▶ INSTRUCTIONS FOR THE TASK
In the material below, replace "common name" with "vernacular name" everywhere it occurs and leave every other line unchanged. Write the lines out again without the pictures.

▶ SOURCE MATERIAL
-- Start --
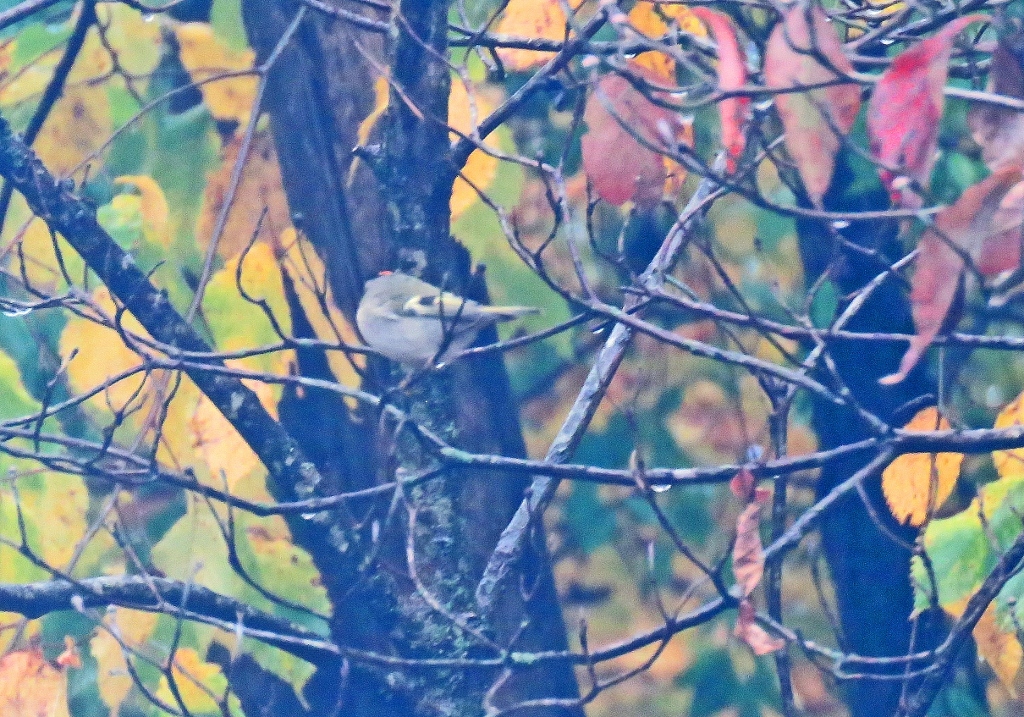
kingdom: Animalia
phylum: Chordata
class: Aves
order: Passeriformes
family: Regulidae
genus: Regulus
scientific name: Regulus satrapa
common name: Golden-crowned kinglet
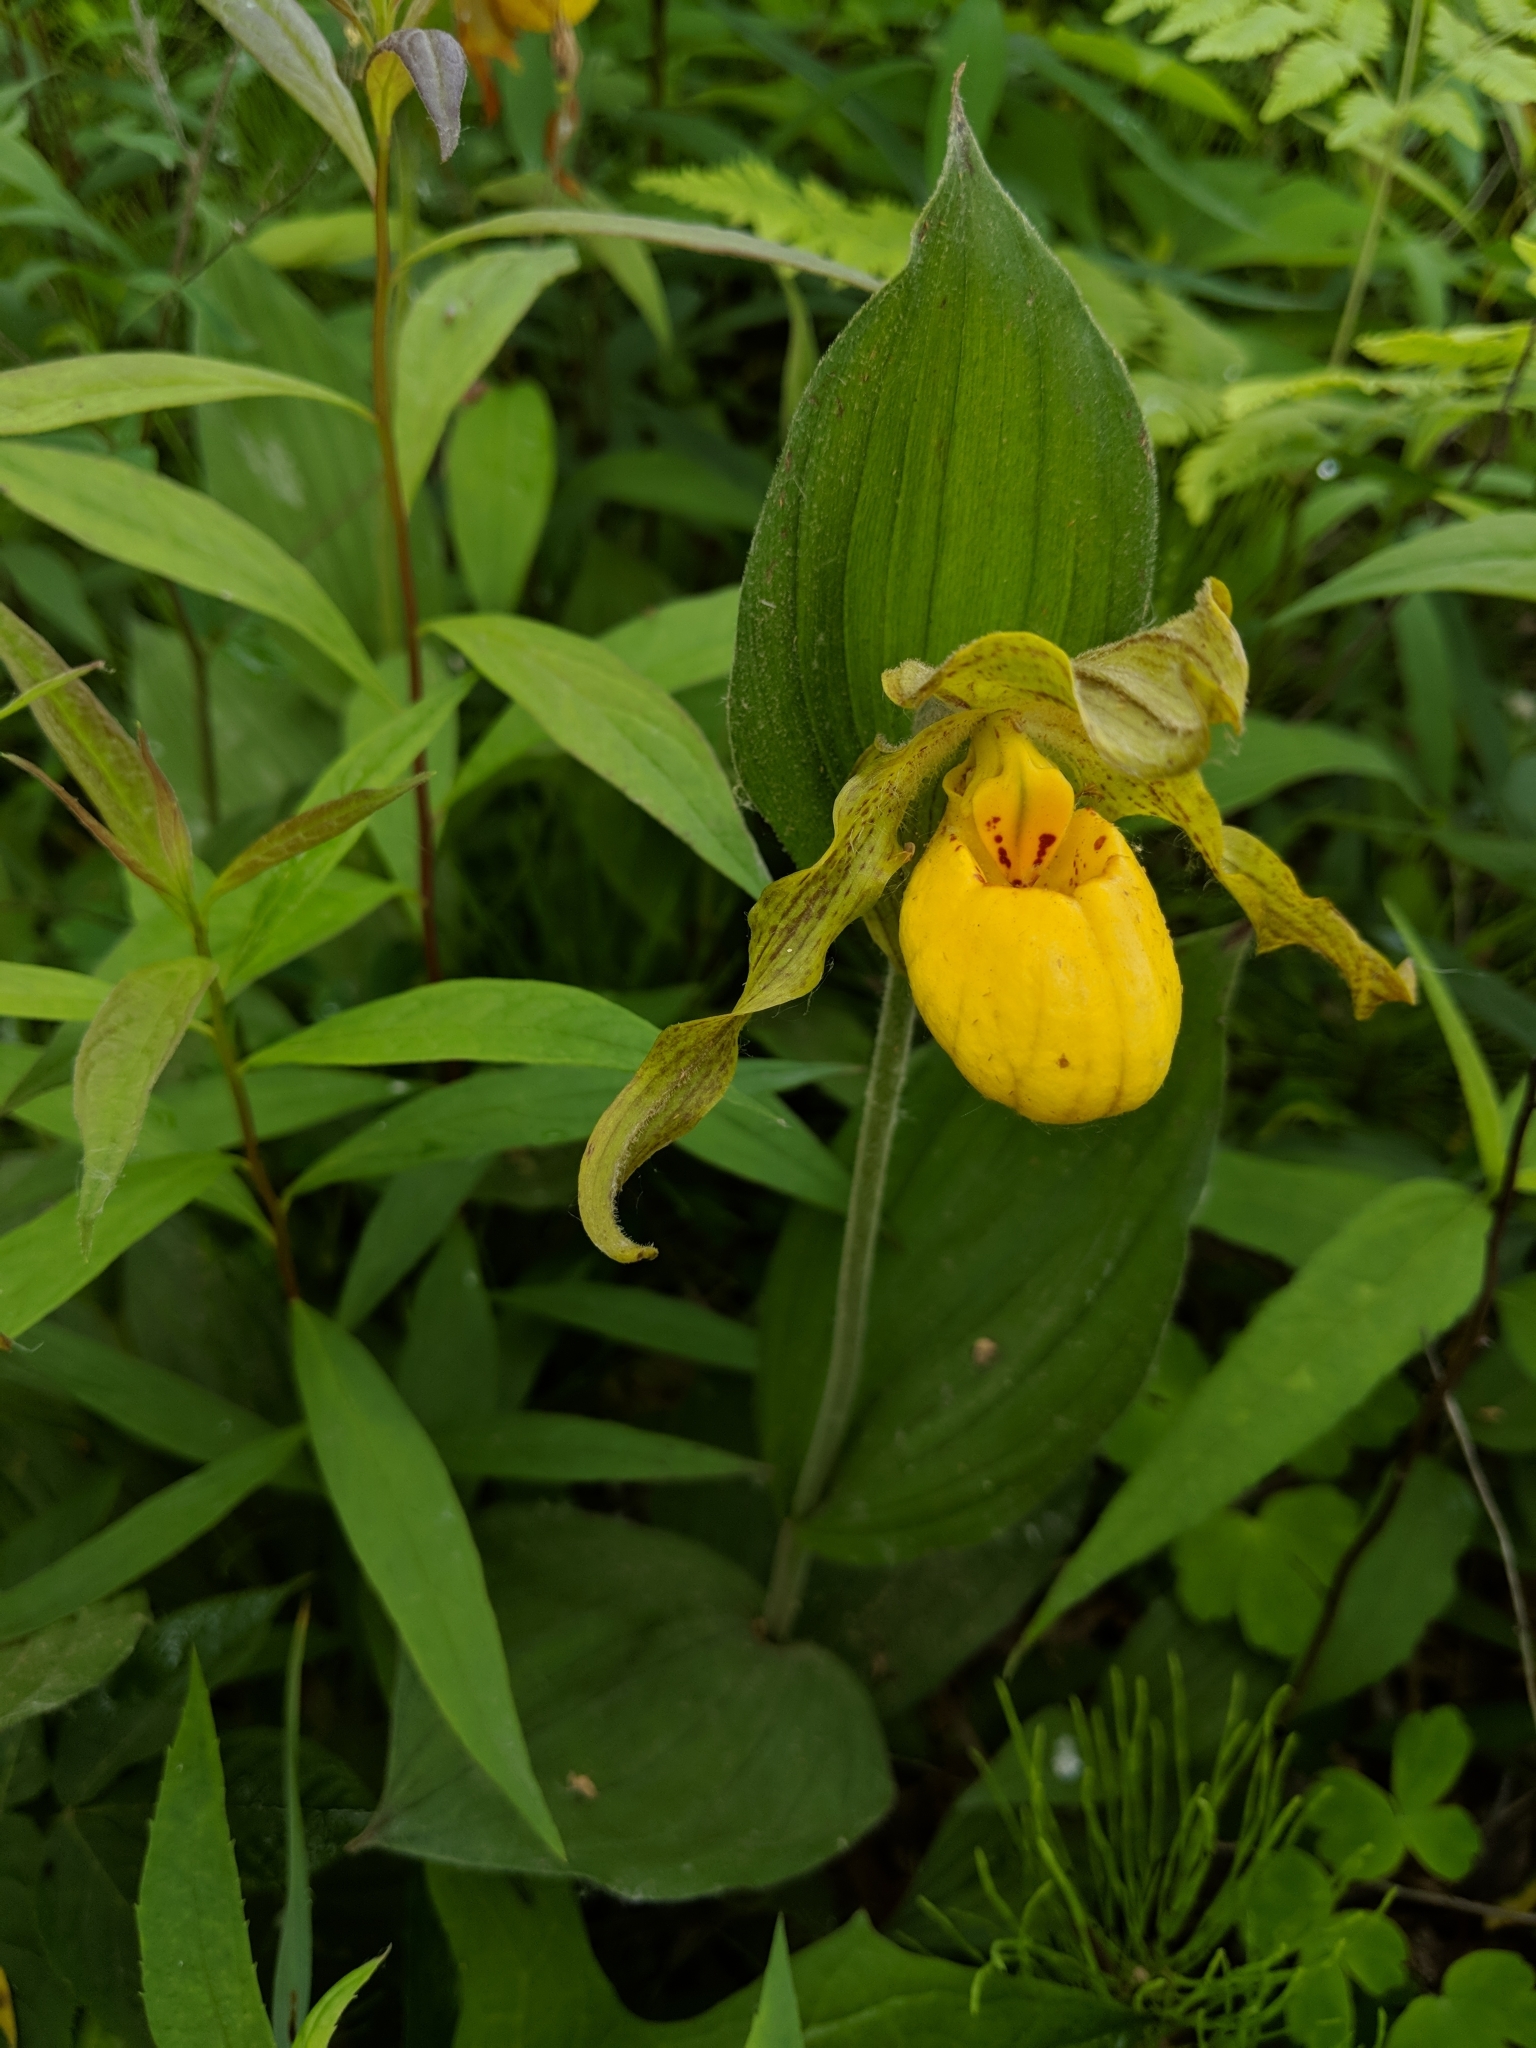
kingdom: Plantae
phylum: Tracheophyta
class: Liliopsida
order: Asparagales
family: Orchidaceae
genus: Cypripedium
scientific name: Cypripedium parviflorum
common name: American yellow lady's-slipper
-- End --
▶ OUTPUT OF THE TASK
kingdom: Animalia
phylum: Chordata
class: Aves
order: Passeriformes
family: Regulidae
genus: Regulus
scientific name: Regulus satrapa
vernacular name: Golden-crowned kinglet
kingdom: Plantae
phylum: Tracheophyta
class: Liliopsida
order: Asparagales
family: Orchidaceae
genus: Cypripedium
scientific name: Cypripedium parviflorum
vernacular name: American yellow lady's-slipper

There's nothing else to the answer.